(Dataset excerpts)
────────────────────────────────────────
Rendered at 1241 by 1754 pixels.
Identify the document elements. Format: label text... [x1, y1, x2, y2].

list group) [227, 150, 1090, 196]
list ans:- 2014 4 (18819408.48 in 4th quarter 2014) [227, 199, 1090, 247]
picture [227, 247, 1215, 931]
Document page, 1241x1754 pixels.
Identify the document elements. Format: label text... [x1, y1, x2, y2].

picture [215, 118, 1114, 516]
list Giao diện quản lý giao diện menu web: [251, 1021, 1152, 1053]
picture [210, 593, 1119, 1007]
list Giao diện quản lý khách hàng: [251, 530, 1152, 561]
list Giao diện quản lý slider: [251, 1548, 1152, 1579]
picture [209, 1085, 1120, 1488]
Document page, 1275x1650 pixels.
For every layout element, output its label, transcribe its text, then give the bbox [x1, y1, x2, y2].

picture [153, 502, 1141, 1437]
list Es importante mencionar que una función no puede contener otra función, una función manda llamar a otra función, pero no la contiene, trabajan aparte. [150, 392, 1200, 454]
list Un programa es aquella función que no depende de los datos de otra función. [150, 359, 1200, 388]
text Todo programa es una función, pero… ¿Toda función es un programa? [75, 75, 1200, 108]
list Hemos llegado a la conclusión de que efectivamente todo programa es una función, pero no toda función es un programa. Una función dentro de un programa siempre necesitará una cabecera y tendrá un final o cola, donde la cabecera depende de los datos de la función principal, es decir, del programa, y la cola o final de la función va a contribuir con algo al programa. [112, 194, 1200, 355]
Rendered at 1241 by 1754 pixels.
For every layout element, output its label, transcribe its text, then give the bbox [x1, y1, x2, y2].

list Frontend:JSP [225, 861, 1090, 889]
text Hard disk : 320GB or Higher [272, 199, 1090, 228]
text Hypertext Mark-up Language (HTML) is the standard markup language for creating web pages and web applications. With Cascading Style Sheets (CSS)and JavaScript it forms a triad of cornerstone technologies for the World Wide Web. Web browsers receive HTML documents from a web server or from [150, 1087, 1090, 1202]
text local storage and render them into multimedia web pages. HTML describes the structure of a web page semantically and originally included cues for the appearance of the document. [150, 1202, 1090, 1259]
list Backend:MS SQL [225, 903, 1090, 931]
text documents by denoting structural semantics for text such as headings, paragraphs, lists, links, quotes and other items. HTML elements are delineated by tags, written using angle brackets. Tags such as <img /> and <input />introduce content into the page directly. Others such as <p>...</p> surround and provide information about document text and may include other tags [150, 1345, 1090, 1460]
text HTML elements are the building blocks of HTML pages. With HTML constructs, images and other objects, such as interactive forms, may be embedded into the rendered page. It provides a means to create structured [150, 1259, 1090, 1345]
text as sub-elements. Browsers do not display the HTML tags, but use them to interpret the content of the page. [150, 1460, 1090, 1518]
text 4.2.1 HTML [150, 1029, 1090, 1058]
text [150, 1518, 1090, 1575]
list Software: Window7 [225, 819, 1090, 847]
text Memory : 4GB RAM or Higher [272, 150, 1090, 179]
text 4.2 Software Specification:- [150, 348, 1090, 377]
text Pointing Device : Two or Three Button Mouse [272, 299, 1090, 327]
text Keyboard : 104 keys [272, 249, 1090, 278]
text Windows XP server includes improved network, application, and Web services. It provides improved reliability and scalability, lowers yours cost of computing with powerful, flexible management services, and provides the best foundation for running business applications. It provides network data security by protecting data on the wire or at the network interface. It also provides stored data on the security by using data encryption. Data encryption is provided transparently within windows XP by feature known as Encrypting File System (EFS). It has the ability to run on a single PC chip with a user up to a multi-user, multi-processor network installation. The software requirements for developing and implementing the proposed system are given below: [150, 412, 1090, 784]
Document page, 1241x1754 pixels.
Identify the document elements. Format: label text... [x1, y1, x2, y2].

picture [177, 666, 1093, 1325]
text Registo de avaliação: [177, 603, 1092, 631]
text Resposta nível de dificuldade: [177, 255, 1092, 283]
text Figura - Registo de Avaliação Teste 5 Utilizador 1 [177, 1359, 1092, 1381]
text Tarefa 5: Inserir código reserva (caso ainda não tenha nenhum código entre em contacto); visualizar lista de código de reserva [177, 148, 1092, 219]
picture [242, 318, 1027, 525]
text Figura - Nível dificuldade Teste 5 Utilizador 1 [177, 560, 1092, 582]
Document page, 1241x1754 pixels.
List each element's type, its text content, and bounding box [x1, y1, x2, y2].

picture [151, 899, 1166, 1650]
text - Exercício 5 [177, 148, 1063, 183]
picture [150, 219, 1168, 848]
────────────────────────────────────────
**Task details**
Please copy out each record, character for character.

**Answer for the task**
Rendered at 1241 by 1754 pixels.
Identify the document elements. Format: label text... [x1, y1, x2, y2].

list group) [227, 150, 1090, 196]
list ans:- 2014 4 (18819408.48 in 4th quarter 2014) [227, 199, 1090, 247]
picture [227, 247, 1215, 931]
Document page, 1241x1754 pixels.
Identify the document elements. Format: label text... [x1, y1, x2, y2].

picture [215, 118, 1114, 516]
list Giao diện quản lý giao diện menu web: [251, 1021, 1152, 1053]
picture [210, 593, 1119, 1007]
list Giao diện quản lý khách hàng: [251, 530, 1152, 561]
list Giao diện quản lý slider: [251, 1548, 1152, 1579]
picture [209, 1085, 1120, 1488]
Document page, 1275x1650 pixels.
For every layout element, output its label, transcribe its text, then give the bbox [x1, y1, x2, y2].

picture [153, 502, 1141, 1437]
list Es importante mencionar que una función no puede contener otra función, una función manda llamar a otra función, pero no la contiene, trabajan aparte. [150, 392, 1200, 454]
list Un programa es aquella función que no depende de los datos de otra función. [150, 359, 1200, 388]
text Todo programa es una función, pero… ¿Toda función es un programa? [75, 75, 1200, 108]
list Hemos llegado a la conclusión de que efectivamente todo programa es una función, pero no toda función es un programa. Una función dentro de un programa siempre necesitará una cabecera y tendrá un final o cola, donde la cabecera depende de los datos de la función principal, es decir, del programa, y la cola o final de la función va a contribuir con algo al programa. [112, 194, 1200, 355]
Rendered at 1241 by 1754 pixels.
For every layout element, output its label, transcribe its text, then give the bbox [x1, y1, x2, y2].

list Frontend:JSP [225, 861, 1090, 889]
text Hard disk : 320GB or Higher [272, 199, 1090, 228]
text Hypertext Mark-up Language (HTML) is the standard markup language for creating web pages and web applications. With Cascading Style Sheets (CSS)and JavaScript it forms a triad of cornerstone technologies for the World Wide Web. Web browsers receive HTML documents from a web server or from [150, 1087, 1090, 1202]
text local storage and render them into multimedia web pages. HTML describes the structure of a web page semantically and originally included cues for the appearance of the document. [150, 1202, 1090, 1259]
list Backend:MS SQL [225, 903, 1090, 931]
text documents by denoting structural semantics for text such as headings, paragraphs, lists, links, quotes and other items. HTML elements are delineated by tags, written using angle brackets. Tags such as <img /> and <input />introduce content into the page directly. Others such as <p>...</p> surround and provide information about document text and may include other tags [150, 1345, 1090, 1460]
text HTML elements are the building blocks of HTML pages. With HTML constructs, images and other objects, such as interactive forms, may be embedded into the rendered page. It provides a means to create structured [150, 1259, 1090, 1345]
text as sub-elements. Browsers do not display the HTML tags, but use them to interpret the content of the page. [150, 1460, 1090, 1518]
text 4.2.1 HTML [150, 1029, 1090, 1058]
text [150, 1518, 1090, 1575]
list Software: Window7 [225, 819, 1090, 847]
text Memory : 4GB RAM or Higher [272, 150, 1090, 179]
text 4.2 Software Specification:- [150, 348, 1090, 377]
text Pointing Device : Two or Three Button Mouse [272, 299, 1090, 327]
text Keyboard : 104 keys [272, 249, 1090, 278]
text Windows XP server includes improved network, application, and Web services. It provides improved reliability and scalability, lowers yours cost of computing with powerful, flexible management services, and provides the best foundation for running business applications. It provides network data security by protecting data on the wire or at the network interface. It also provides stored data on the security by using data encryption. Data encryption is provided transparently within windows XP by feature known as Encrypting File System (EFS). It has the ability to run on a single PC chip with a user up to a multi-user, multi-processor network installation. The software requirements for developing and implementing the proposed system are given below: [150, 412, 1090, 784]
Document page, 1241x1754 pixels.
Identify the document elements. Format: label text... [x1, y1, x2, y2].

picture [177, 666, 1093, 1325]
text Registo de avaliação: [177, 603, 1092, 631]
text Resposta nível de dificuldade: [177, 255, 1092, 283]
text Figura - Registo de Avaliação Teste 5 Utilizador 1 [177, 1359, 1092, 1381]
text Tarefa 5: Inserir código reserva (caso ainda não tenha nenhum código entre em contacto); visualizar lista de código de reserva [177, 148, 1092, 219]
picture [242, 318, 1027, 525]
text Figura - Nível dificuldade Teste 5 Utilizador 1 [177, 560, 1092, 582]
Document page, 1241x1754 pixels.
List each element's type, its text content, and bounding box [x1, y1, x2, y2].

picture [151, 899, 1166, 1650]
text - Exercício 5 [177, 148, 1063, 183]
picture [150, 219, 1168, 848]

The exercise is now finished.